Attention, à force de raboter il ne restera plus rien! Nous touchons là, sans aucun doute, le cœur du problème. Soit il faut considérer que ces dispositifs sont inutiles, injustes, propices à des effets d’aubaine, qu’ils transforment les contribuables en "chasseurs de primes fiscales", et il faut alors tout arrêter et reconsidérer l’ensemble de ces mesures dans le cadre d’une vaste remise à plat de la fiscalité dans notre pays. Rappelons pour information que la pierre est très rentable pour l’Etat: les aides se montent à près de 42 milliards d’euros pour des recettes fiscales frôlant les 75 milliards soit un solde positif de 32 milliards auxquels il convient d’ajouter environ 12 milliards provenant de la fiscalité des successions! Soit, dans l’attente de cette réforme fiscale de grande ampleur que tout le monde attend, malgré le plafonnement actuel à 10.000 euros, il faut poursuivre. Et poursuivre pour soutenir l’activité économique de certains secteurs, pour corriger une fiscalité par trop inadaptée aux enjeux de demain.

Lire aussi - Immobilier: pourquoi les prévisions sont-elles souvent hasardeuses?

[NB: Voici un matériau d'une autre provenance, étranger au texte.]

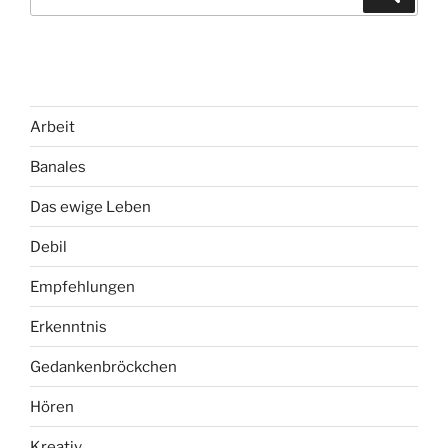
for:
Arbeit
Banales
Das ewige Leben
Debil
Empfehlungen
Erkenntnis
Gedankenbröckchen
Hören
Kreativ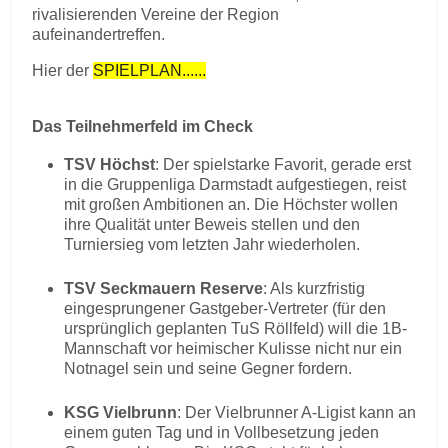
rivalisierenden Vereine der Region
aufeinandertreffen.
Hier der
SPIELPLAN......
Das Teilnehmerfeld im Check
TSV Höchst
: Der spielstarke Favorit, gerade erst
in die Gruppenliga Darmstadt aufgestiegen, reist
mit großen Ambitionen an. Die Höchster wollen
ihre Qualität unter Beweis stellen und den
Turniersieg vom letzten Jahr wiederholen.
TSV Seckmauern Reserve
: Als kurzfristig
eingesprungener Gastgeber-Vertreter (für den
ursprünglich geplanten TuS Röllfeld) will die 1B-
Mannschaft vor heimischer Kulisse nicht nur ein
Notnagel sein und seine Gegner fordern.
KSG Vielbrunn
: Der Vielbrunner A-Ligist kann an
einem guten Tag und in Vollbesetzung jeden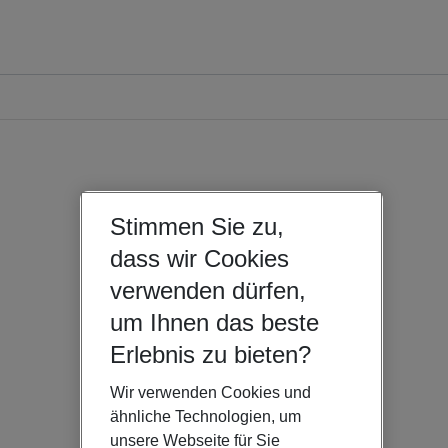
Stimmen Sie zu,
dass wir Cookies
verwenden dürfen,
um Ihnen das beste
Erlebnis zu bieten?
Wir verwenden Cookies und
ähnliche Technologien, um
unsere Webseite für Sie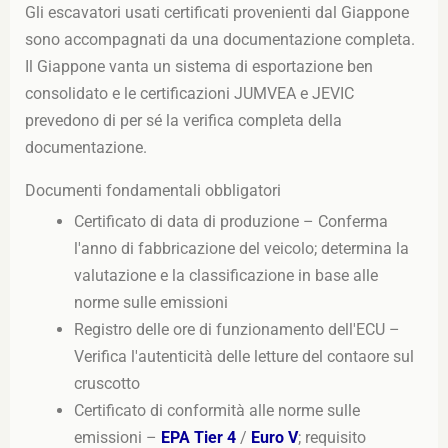
Gli escavatori usati certificati provenienti dal Giappone
sono accompagnati da una documentazione completa.
Il Giappone vanta un sistema di esportazione ben
consolidato e le certificazioni JUMVEA e JEVIC
prevedono di per sé la verifica completa della
documentazione.
Documenti fondamentali obbligatori
Certificato di data di produzione – Conferma
l'anno di fabbricazione del veicolo; determina la
valutazione e la classificazione in base alle
norme sulle emissioni
Registro delle ore di funzionamento dell'ECU –
Verifica l'autenticità delle letture del contaore sul
cruscotto
Certificato di conformità alle norme sulle
emissioni –
EPA Tier 4
/
Euro V
; requisito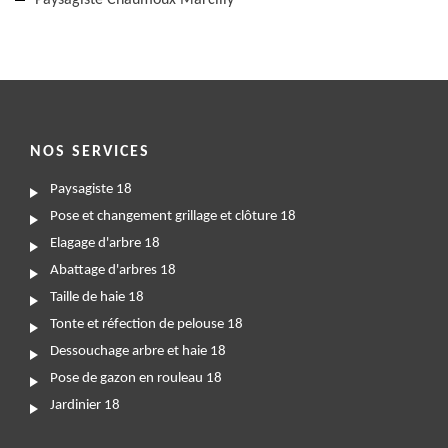
Paysagiste Chaumoux Marcilly
NOS SERVICES
Paysagiste 18
Pose et changement grillage et clôture 18
Elagage d'arbre 18
Abattage d'arbres 18
Taille de haie 18
Tonte et réfection de pelouse 18
Dessouchage arbre et haie 18
Pose de gazon en rouleau 18
Jardinier 18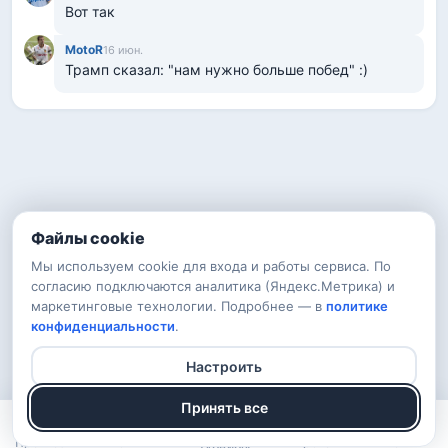
Вот так
MotoR
16 июн.
Трамп сказал: "нам нужно больше побед" :)
Файлы cookie
Мы используем cookie для входа и работы сервиса. По
согласию подключаются аналитика (Яндекс.Метрика) и
маркетинговые технологии. Подробнее — в
политике
конфиденциальности
.
Настроить
Принять все
Прогнозы
Рейтинг
Арена
Войти
Турниры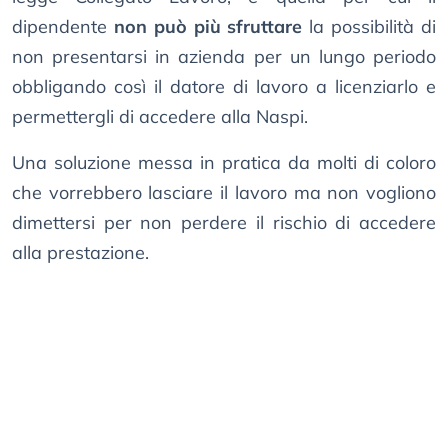
dipendente
non può più sfruttare
la possibilità di
non presentarsi in azienda per un lungo periodo
obbligando così il datore di lavoro a licenziarlo e
permettergli di accedere alla Naspi.
Una soluzione messa in pratica da molti di coloro
che vorrebbero lasciare il lavoro ma non vogliono
dimettersi per non perdere il rischio di accedere
alla prestazione.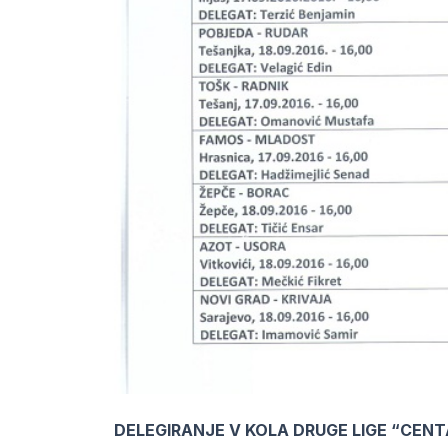
DELEGIRANJE V KOLA DRUGE LIGE “CENT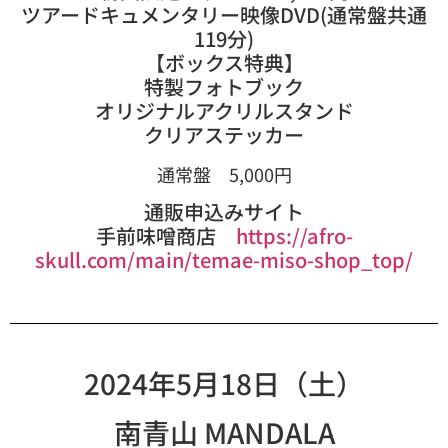
ツアードキュメンタリー映像DVD(通常盤共通
119分)
【ボックス特典】
特製フォトブック
オリジナルアクリルスタンド
クリアステッカー
通常盤 5,000円
通販申込みサイト
手前味噌商店
https://afro-
skull.com/main/temae-miso-shop_top/
2024年5月18日（土）
南青山 MANDALA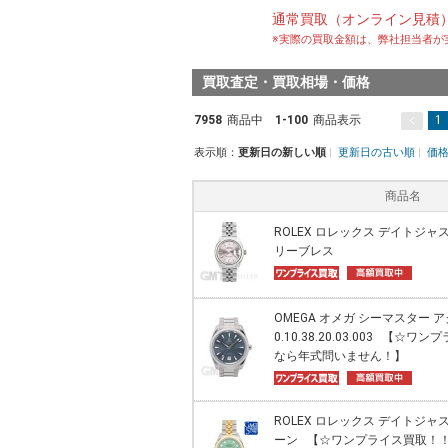
通常買取（オンライン見積
※実際の買取金額は、弊社担当者が
買取査定・買取相場・価格
7958
商品中
1-100
商品表示
1
表示順：
更新日の新しい順
|
更新日の古い順
|
価
商品名
ROLEX ロレックス デイトジャスト
リーブレス
OMEGA オメガ シーマスター ア
0.10.38.20.03.003 【
なら年式問いません！】
ROLEX ロレックス デイトジャスト
ーン 【☆ワンプライス買取！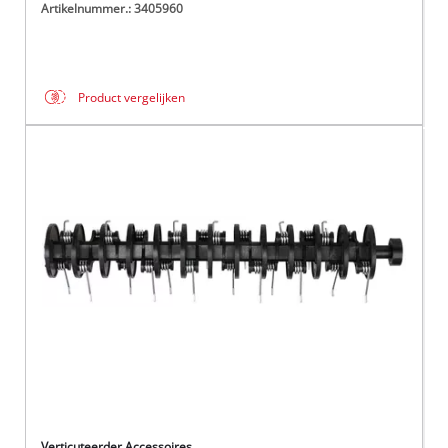
Artikelnummer.: 3405960
Product vergelijken
Verticuteerder Accessoires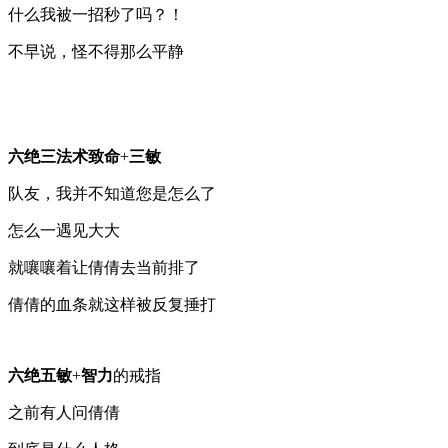
什么我被一招秒了吗？！
不早说，怪不得那么平静
六绝三法术致命
+
三敏
队友，我并不知道您是怎么了
怎么一遇见大大
就嚷嚷着让倩倩去当前排了
倩倩的血条就这样被反复捶打
六绝五敏
+
智力
的戒指
之前有人问倩倩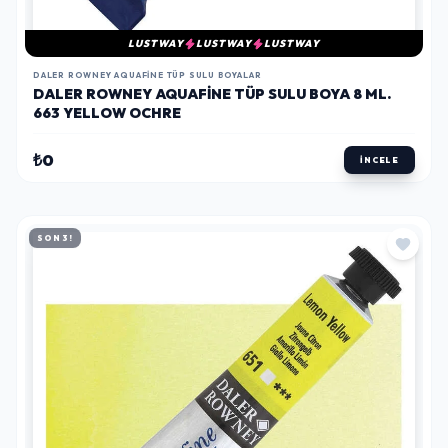
LUSTWAY
LUSTWAY
LUSTWAY
DALER ROWNEY AQUAFINE TÜP SULU BOYALAR
DALER ROWNEY AQUAFINE TÜP SULU BOYA 8 ML.
663 YELLOW OCHRE
₺0
İNCELE
SON 3!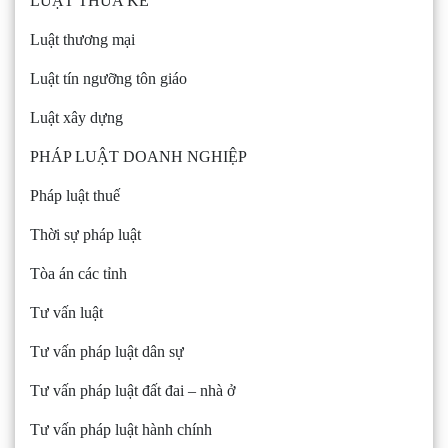
LUẬT THỪA KẾ
Luật thương mại
Luật tín ngưỡng tôn giáo
Luật xây dựng
PHÁP LUẬT DOANH NGHIỆP
Pháp luật thuế
Thời sự pháp luật
Tòa án các tỉnh
Tư vấn luật
Tư vấn pháp luật dân sự
Tư vấn pháp luật đất đai – nhà ở
Tư vấn pháp luật hành chính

Si l’on regarde plus précisément le logement et l’immobilier, on dénombre 90 dispositifs (ou niches) parmi lesquels le PTZ ou prêt à taux zéro, le CITE ou crédit impôt transition énergétique, la TVA à taux réduit, le Robien, le Censi-Bouvard, le Besson, le Scellier, le Borloo, le Duflot, ou le Pinel devenu récemment le Denormandie. Toutes ces mesures ne sont pas actives mais elles continuent d’impacter le budget puisqu’elles s’étalent dans le temps. Elles ont toutes eu pour objectif de soutenir et ou relancer la construction de logements, afin de favoriser l’offre immobilière, tant en métropole que dans les DOM-TOM. Elles ont également permis aux classes moyennes d’investir dans l’immobilier avec la perspective de revenus complémentaires à l’âge de la retraite et la possibilité de transmettre un patrimoine.

Faut-il redire que la France manque cruellement de logements et que le déséquilibre offre-demande est responsable du niveau élevé des prix en zone tendue? La France a besoin d’un choc de l’offre! Aussi longtemps qu’un rééquilibrage réel entre offre et demande n’existera pas, les prix resteront élevés.

Pour autant, profiter de ces dispositifs avec pour unique intention de "toucher la prime" est idiot et dangereux! Un projet immobilier est un projet patrimonial à part entière et il doit s’apprécier comme tel: quel est le marché de la location là où j’investis? Quelle sera ma rentabilité et quelles seront mes perspectives de revente? Souvenons-nous des illusions perdues de celles et ceux qui ont seulement cherché l’avantage et ont acheté dans certaines zones géographiques où la demande locative était inexistante!

La leçon a été retenue, les Français avertis, et il faut continuer d’investir à bon escient. Je veux ici saluer le dispositif actuel issu de la loi Elan (Evolution du logement et Aménagement Numérique ) ou dispositif Denormandie, qui cible avec intelligence le parc immobilier existant, et sa rénovation, notamment énergétique. Ce parc est le plus important en volume, c’est le plus rapide à mobiliser, il représente une opportunité pour redynamiser des centres-villes, et il se négocie moins cher. Loger plus de monde, dans de meilleures conditions fait sens dans une société comme la notre.

Ne condamnons pas trop vite ces "niches" et gardons-les pour ce qu’elles doivent être: un soutien économique et social efficient.